Now lead Hunter Parrish came in with “Alas For You” and something weird just happened with his vocals. The thing is, I can’t decide if it was intentional or if he just lost his way completely, because in a way it sounded like he was intentionally trying to sound “overwrought” with his voice breaking, but on the other hand it came across like Peter Brady singing “When It’s Time To Change”. I’m inclined to blame this on the arrangement because Hunter’s vocals were spot on for all of his other performances, but this was just weird. If they were just a goof, I apologise for bringing them up because heck, I know I’ve lost my way in a song during my little performances back in the day but something tells me it was suppose to be that way. We’ll blame the arrangement. The one thing about Hunter’s “Alas For You” is that it’s not as powerful as previous incarnations I’ve heard. In fact, the performance of “By My Side” has more power in the vocal stylings (which it shouldn’t). “By My Side” is the one song I was somewhat disappointed with in the entire show. The performer seems way too angry for the song. The accompanying vocals from the other performers are beautiful (I loved the harmonisation in this rendition) but the lead’s voice was way too strong for the mood of the song and she looked very angry. She’s one of the cast members I had the opportunity to talk with and she seems very nice in person so I was kind of sad that this song disappointed me.

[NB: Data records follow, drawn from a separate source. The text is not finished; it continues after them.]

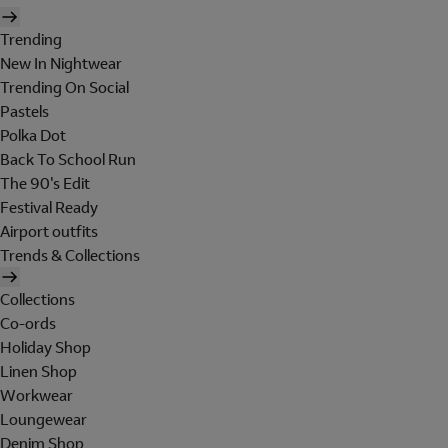
Trending
New In Nightwear
Trending On Social
Pastels
Polka Dot
Back To School Run
The 90's Edit
Festival Ready
Airport outfits
Trends & Collections
Collections
Co-ords
Holiday Shop
Linen Shop
Workwear
Loungewear
Denim Shop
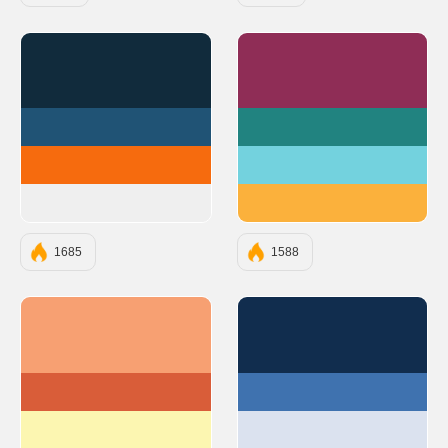
#112B3C
#8F2D56
#205375
#218380
#F66B0E
#73D2DE
#EFEFEF
#FBB13C
1685
1588
#F7A072
#112D4E
#D95D39
#3F72AF
#FCF6B1
#DBE2EF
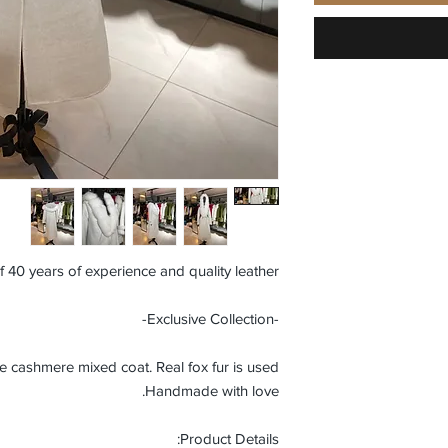
f 40 years of experience and quality leather.
-Exclusive Collection-
ashmere mixed coat. Real fox fur is used.
Handmade with love.
Product Details:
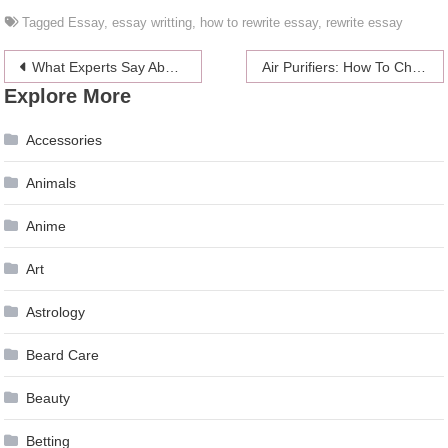
Tagged
Essay
,
essay writting
,
how to rewrite essay
,
rewrite essay
Post
What Experts Say About Fat Burning Supplements
Air Purifiers: How To Choose
Explore More
navigation
Accessories
Animals
Anime
Art
Astrology
Beard Care
Beauty
Betting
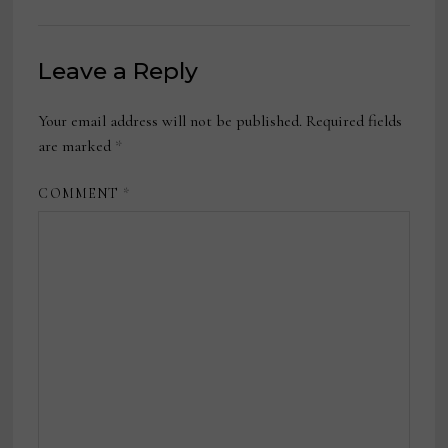
Leave a Reply
Your email address will not be published.
Required fields
are marked
*
COMMENT
*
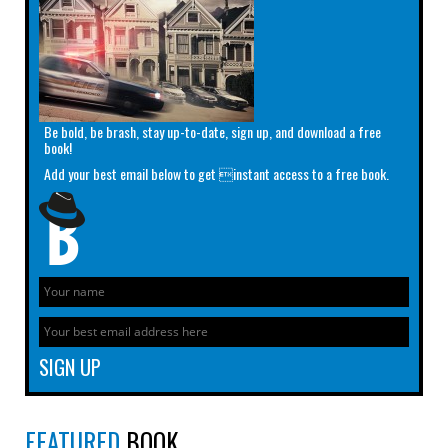
Be bold, be brash, stay up-to-date, sign up, and download a free
book!
Add your best email below to get instant access to a free book.
FEATURED
BOOK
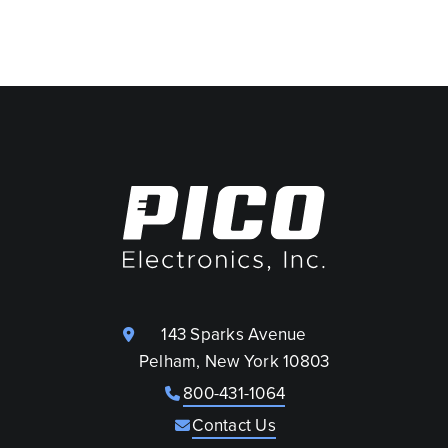
143 Sparks Avenue
Pelham, New York 10803
800-431-1064
Contact Us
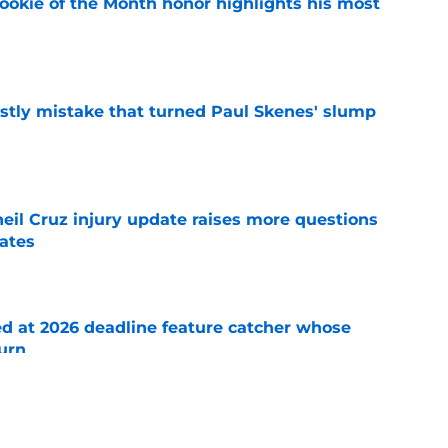
ookie of the Month honor highlights his most
e
stly mistake that turned Paul Skenes' slump
e
eil Cruz injury update raises more questions
rates
e
ed at 2026 deadline feature catcher whose
turn
e
 Ozuna release coincides with Pirates' latest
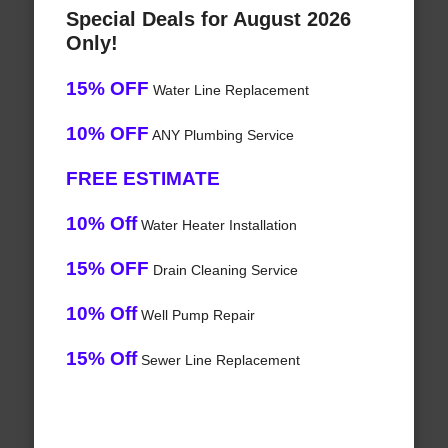
Special Deals for August 2026
Only!
15% OFF
Water Line Replacement
10% OFF
ANY Plumbing Service
FREE ESTIMATE
10% Off
Water Heater Installation
15% OFF
Drain Cleaning Service
10% Off
Well Pump Repair
15% Off
Sewer Line Replacement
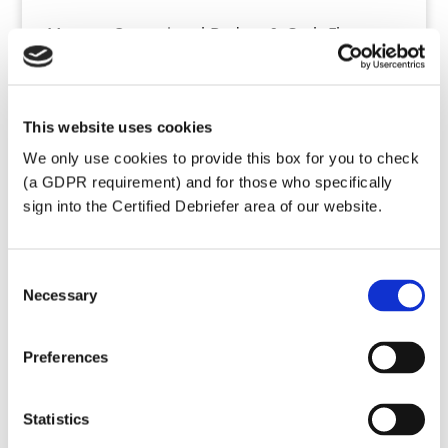
Manage Operational Budget & Cash Flow
Research and maintain appropriate contracts
Oversee compliance with European and French
policies and laws concerning privacy and data
This website uses cookies
protection (GDPR)
We only use cookies to provide this box for you to check
Keep up to date with French legal
(a GDPR requirement) and for those who specifically
requirements for Associations
sign into the Certified Debriefer area of our website.
Write policies, create procedures and forms to
prove compliance with French laws
Oversee purchase and maintenance of IT
Consent
hardware
Necessary
Selection
Organize calendar planning for team
Maintain file archives
Preferences
Prepare annual report for the Board
Produce Annual Business Plan
Statistics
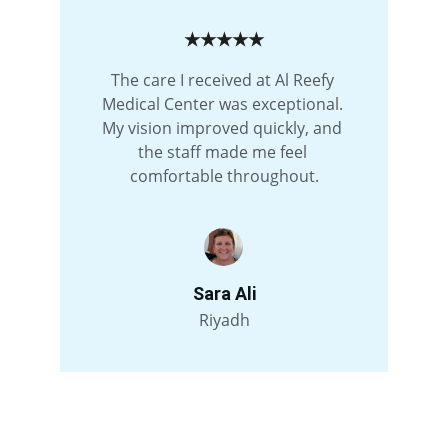
★★★★★
The care I received at Al Reefy 
Medical Center was exceptional. 
My vision improved quickly, and 
the staff made me feel 
comfortable throughout.
Sara Ali
Riyadh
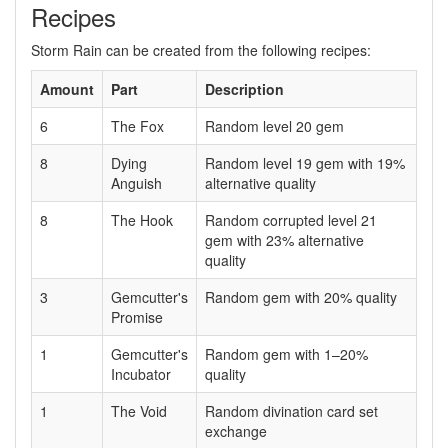
Recipes
Storm Rain can be created from the following recipes:
Amount
Part
Description
6
The Fox
Random level 20 gem
8
Dying
Random level 19 gem with 19%
Anguish
alternative quality
8
The Hook
Random corrupted level 21
gem with 23% alternative
quality
3
Gemcutter's
Random gem with 20% quality
Promise
1
Gemcutter's
Random gem with 1–20%
Incubator
quality
1
The Void
Random divination card set
exchange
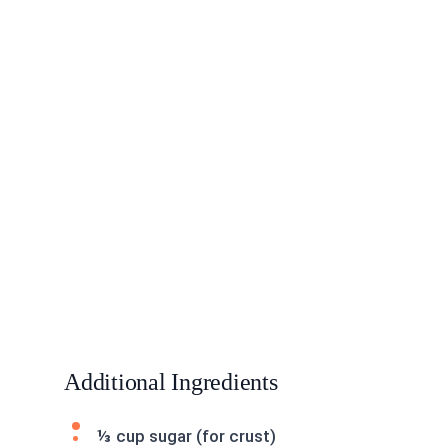
Additional Ingredients
⅓ cup sugar (for crust)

“We Beseech Thee” brought us back on track and there was more prop use that I didn’t expect but was a lot of fun! Singing while bouncing can be tough but everyone did just fine.

Wow, I’m long winded in this entry. Fast forward to the finale, which is powerful, emotional and well done. One of the best performances of “On The Willows” and the finale I have seen or heard. The arrangement of the finale is cool in that there is harmonisation where I haven’t heard it before and I want to thunk someone upside the head for not doing it before. Brilliant! It compliments the unity of the group during this emotional part of the show wonderfully. I hope high school productions take note.

Overall, the show is a lot of fun and had me laugh out loud a couple of times with the inclusion of modern one-liners and improvisations. The score sounds familiar enough to keep older generations and those familiar with the show happy but fresh enough to sound contemporary. I really hope that we get to see the show once it’s opened officially because this one I would definitely see again. I recommend anyone visiting New York to see this show as it has a wonderful message that is well told through the skills of the performers, both spoken and melodically.

The beauty of last night’s performance was that it felt like the show had opened as opposed to being in previews. There was a standing ovation from the audience and it was well deserved.